▶ _WHAT YOU SHOULD DO_:
Please rewrite the entries starting with the line containing "Сегодня для начального" and going on through the line containing "города — подписывайтесь на наш", swapping "условия" for "возможности" and leaving everything else untouched.

▶ _GIVEN ENTRIES_:
----------

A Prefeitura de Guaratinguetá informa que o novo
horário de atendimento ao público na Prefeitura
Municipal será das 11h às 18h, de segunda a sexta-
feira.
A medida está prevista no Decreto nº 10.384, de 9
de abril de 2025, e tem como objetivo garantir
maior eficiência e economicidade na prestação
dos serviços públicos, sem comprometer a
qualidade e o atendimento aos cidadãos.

----------

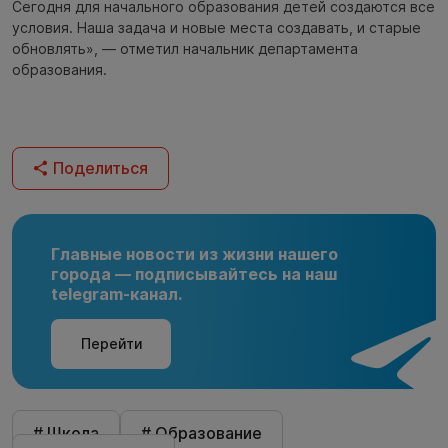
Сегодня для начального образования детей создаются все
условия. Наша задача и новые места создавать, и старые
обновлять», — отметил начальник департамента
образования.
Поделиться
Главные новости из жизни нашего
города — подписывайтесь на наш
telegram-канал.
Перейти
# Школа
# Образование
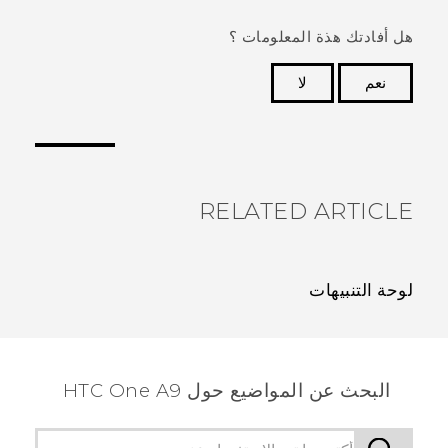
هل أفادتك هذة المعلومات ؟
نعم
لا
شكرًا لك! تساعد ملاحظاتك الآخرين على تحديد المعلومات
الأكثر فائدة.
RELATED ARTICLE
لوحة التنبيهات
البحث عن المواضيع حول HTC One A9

----------

▶ _EXERCISE ANSWER_:
Сегодня для начального образования детей создаются все
возможности. Наша задача и новые места создавать, и старые
обновлять», — отметил начальник департамента
образования.
Поделиться
Главные новости из жизни нашего
города — подписывайтесь на наш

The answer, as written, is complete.